# About this exercise
Quote the data word for word, starting with its first line and going on through the line that contains "ZLF: Poseta Zelenskog - prilika".

# Information shown
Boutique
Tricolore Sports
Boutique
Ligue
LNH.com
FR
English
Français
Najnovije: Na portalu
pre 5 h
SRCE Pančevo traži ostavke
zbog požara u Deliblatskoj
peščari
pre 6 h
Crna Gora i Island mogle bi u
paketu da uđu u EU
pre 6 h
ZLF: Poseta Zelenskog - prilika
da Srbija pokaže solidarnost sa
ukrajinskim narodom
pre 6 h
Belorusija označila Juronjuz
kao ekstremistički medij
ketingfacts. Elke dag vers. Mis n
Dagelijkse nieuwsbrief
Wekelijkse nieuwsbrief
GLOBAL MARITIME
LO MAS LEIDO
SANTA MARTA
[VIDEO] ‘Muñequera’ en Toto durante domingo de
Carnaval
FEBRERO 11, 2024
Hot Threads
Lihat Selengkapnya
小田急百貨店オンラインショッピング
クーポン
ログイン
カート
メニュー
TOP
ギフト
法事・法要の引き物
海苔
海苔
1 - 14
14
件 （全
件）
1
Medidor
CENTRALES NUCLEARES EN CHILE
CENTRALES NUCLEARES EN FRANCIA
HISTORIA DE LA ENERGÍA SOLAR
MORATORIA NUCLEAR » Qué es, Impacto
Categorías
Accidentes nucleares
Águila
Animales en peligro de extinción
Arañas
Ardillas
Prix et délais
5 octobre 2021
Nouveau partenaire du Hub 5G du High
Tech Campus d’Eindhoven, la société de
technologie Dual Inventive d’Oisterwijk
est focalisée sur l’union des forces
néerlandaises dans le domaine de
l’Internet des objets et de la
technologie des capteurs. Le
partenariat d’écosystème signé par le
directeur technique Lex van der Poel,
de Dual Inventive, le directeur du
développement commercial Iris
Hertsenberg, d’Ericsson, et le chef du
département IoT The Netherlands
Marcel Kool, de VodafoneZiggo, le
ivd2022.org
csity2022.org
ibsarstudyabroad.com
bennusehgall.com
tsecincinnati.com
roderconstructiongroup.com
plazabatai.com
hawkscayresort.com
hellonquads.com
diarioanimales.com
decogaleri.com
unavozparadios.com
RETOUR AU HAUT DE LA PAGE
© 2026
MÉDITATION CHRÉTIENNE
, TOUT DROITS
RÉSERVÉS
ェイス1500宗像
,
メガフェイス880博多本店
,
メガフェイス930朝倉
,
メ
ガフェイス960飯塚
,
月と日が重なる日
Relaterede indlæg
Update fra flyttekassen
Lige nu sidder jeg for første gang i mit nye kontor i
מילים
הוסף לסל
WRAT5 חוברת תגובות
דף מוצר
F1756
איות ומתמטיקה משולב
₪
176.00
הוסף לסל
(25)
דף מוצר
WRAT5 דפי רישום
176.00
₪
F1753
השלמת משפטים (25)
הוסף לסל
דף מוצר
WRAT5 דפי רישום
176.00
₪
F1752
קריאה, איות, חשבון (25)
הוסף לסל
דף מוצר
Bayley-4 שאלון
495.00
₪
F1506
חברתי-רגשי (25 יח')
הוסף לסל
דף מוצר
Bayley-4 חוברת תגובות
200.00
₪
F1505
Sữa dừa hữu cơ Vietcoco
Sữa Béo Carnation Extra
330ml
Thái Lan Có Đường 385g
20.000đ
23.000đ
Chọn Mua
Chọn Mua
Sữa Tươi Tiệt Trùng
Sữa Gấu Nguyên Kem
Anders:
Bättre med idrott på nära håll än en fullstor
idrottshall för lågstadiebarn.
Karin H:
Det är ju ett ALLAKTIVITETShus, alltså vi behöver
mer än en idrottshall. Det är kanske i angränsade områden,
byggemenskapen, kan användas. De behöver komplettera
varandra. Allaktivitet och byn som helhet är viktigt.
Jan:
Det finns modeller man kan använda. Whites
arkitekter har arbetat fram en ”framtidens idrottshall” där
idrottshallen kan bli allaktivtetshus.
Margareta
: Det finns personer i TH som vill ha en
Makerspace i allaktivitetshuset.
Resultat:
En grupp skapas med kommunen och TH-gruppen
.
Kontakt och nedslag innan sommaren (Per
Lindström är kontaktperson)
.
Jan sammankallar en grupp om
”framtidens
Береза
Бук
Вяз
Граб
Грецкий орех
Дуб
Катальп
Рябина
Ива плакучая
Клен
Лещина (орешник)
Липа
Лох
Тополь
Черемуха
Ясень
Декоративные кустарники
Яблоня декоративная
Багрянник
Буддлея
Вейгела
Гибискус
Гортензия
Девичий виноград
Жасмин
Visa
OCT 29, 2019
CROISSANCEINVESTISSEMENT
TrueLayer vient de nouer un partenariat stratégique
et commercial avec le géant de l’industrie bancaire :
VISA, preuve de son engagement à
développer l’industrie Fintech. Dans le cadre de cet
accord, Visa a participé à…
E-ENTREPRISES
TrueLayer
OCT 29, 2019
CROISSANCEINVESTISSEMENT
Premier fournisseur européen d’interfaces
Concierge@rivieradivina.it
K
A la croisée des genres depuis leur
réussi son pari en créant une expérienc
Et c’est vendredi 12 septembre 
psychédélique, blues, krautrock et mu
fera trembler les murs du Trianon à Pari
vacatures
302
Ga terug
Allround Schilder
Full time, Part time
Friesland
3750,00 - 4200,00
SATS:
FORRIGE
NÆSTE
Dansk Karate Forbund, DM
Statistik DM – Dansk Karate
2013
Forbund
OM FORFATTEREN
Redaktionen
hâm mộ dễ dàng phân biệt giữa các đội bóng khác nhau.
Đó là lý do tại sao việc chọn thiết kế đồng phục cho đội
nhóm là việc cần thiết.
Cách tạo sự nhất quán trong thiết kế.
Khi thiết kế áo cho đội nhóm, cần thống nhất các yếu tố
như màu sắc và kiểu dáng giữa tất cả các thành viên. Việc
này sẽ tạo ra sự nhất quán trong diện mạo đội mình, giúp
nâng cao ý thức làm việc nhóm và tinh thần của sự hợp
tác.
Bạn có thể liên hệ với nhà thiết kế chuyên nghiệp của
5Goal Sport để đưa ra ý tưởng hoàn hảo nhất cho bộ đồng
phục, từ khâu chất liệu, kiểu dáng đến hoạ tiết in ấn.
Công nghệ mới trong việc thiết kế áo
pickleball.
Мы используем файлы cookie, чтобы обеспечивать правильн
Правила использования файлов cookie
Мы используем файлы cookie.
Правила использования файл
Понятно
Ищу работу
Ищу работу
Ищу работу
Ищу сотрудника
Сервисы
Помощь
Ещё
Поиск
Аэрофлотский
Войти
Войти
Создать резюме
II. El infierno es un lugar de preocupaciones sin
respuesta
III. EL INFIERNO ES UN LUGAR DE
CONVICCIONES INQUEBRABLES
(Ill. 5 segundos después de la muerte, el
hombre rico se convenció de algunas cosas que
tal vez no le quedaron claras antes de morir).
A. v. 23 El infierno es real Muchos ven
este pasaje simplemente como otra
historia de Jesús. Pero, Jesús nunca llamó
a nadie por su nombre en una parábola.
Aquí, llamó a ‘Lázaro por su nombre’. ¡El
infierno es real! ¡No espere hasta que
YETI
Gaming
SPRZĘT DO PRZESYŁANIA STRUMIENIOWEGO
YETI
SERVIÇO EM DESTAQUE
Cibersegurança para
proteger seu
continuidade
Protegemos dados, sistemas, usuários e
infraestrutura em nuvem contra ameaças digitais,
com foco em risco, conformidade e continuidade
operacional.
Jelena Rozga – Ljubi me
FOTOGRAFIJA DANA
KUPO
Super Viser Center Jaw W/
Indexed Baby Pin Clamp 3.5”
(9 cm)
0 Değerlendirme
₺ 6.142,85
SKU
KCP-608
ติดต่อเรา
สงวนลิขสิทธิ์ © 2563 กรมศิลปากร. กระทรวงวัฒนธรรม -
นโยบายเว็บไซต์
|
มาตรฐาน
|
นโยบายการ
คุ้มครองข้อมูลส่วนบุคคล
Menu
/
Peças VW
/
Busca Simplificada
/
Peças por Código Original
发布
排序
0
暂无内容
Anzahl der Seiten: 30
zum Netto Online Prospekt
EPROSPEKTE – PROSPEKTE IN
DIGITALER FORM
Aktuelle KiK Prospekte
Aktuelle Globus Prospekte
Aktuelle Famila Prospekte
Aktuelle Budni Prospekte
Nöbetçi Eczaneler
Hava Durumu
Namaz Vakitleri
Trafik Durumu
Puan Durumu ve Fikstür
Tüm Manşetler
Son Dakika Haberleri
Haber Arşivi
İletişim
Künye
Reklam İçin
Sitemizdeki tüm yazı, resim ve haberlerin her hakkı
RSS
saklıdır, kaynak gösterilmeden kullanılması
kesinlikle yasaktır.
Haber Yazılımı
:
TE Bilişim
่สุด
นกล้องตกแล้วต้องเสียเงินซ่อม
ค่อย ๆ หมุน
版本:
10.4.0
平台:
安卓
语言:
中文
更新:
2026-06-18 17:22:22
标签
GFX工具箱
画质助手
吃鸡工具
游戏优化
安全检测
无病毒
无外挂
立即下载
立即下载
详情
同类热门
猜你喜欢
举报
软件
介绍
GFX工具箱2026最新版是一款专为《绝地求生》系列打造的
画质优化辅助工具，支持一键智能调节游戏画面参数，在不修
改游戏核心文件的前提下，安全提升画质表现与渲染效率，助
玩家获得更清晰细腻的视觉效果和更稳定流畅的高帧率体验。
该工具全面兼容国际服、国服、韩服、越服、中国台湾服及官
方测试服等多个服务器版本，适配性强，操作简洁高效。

# Result of the exercise
Boutique
Tricolore Sports
Boutique
Ligue
LNH.com
FR
English
Français
Najnovije: Na portalu
pre 5 h
SRCE Pančevo traži ostavke
zbog požara u Deliblatskoj
peščari
pre 6 h
Crna Gora i Island mogle bi u
paketu da uđu u EU
pre 6 h
ZLF: Poseta Zelenskog - prilika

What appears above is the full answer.